Wednesday, January 30, 2008

2nd Order Impacts of Housing

Pittsburgh has escaped the worst of the first order effects of the bursting of the housing bubble as the city and region never really experienced the bubble. Good homes in decent school districts were and still are available for less than twice the area median household income. Pittsburgh is not alone in escaping the burst, as other Rust Belt cities never saw the boom:

Median sales prices for single-family homes in Pittsburgh increased 6.1 percent from a year ago, while some cities in Florida and California posted double-digit declines in sale prices during the same period, suggesting that home prices have fallen most dramatically in areas where the speculative frenzy was hottest.

"Pittsburgh doesn't have a hangover because it wasn't at the party," said Dr. Marc Louargand, president of the American Real Estate Society and a principal with Saltash Partners LLC in Hartford, Conn.


However the second order effects of the bubble burst are being felt in Pittsburgh even if this region never got too frothy. The Post-Gazette reports today of the real estate industry job losses:

The U.S. mortgage meltdown is roiling Pittsburgh's western suburbs in unexpected ways. Jobs, not homes, are being lost.

Pittsburgh-area companies eliminated 1,590 mortgage-lending and consumer finance positions between the end of 2005 and the end of 2007 -- the 10th highest drop among any metro area in the country, according to Moody's Economy.com.

Many of those layoffs occurred along the Parkway West, in towns such as Moon and Robinson, Coraopolis and Green Tree, where companies have aggregated to provide appraisals, title insurance, closing and deed preparation services for mortgage lenders nationwide.

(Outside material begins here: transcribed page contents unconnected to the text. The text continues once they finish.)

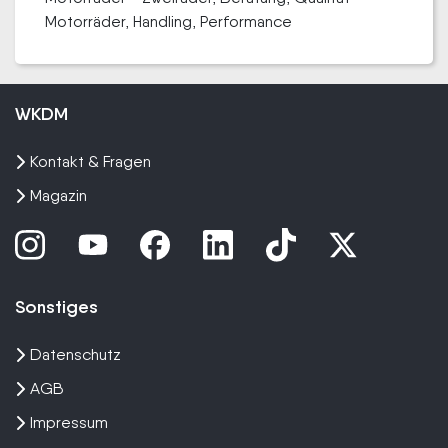
Motorräder, Handling, Performance
WKDM
Kontakt & Fragen
Magazin
Sonstiges
Datenschutz
AGB
Impressum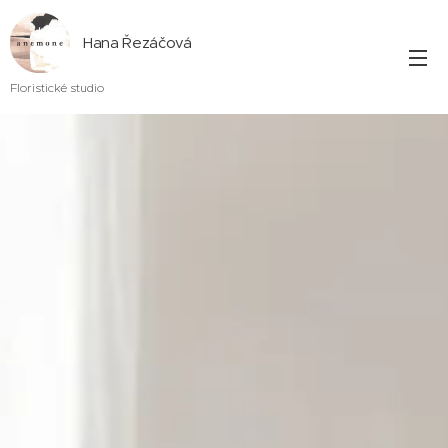
Hana Řezáčová
Floristické studio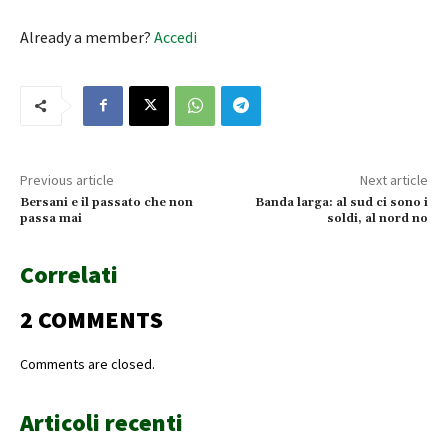
Already a member?
Accedi
Previous article
Next article
Bersani e il passato che non
Banda larga: al sud ci sono i
passa mai
soldi, al nord no
Correlati
2 COMMENTS
Comments are closed.
Articoli recenti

These are decent to well paying jobs; I interviewed for a couple of them in 2003 and 2004 and they were paying above median wages for people straight out of college. Pittsburgh is doing better than other Rust Belt cities but job growth has been slowing down in the region faster than the national slow down.

Ahh, the joys of integrated national economies so even when a region did not go crazy, the second order effects impact the region anyways.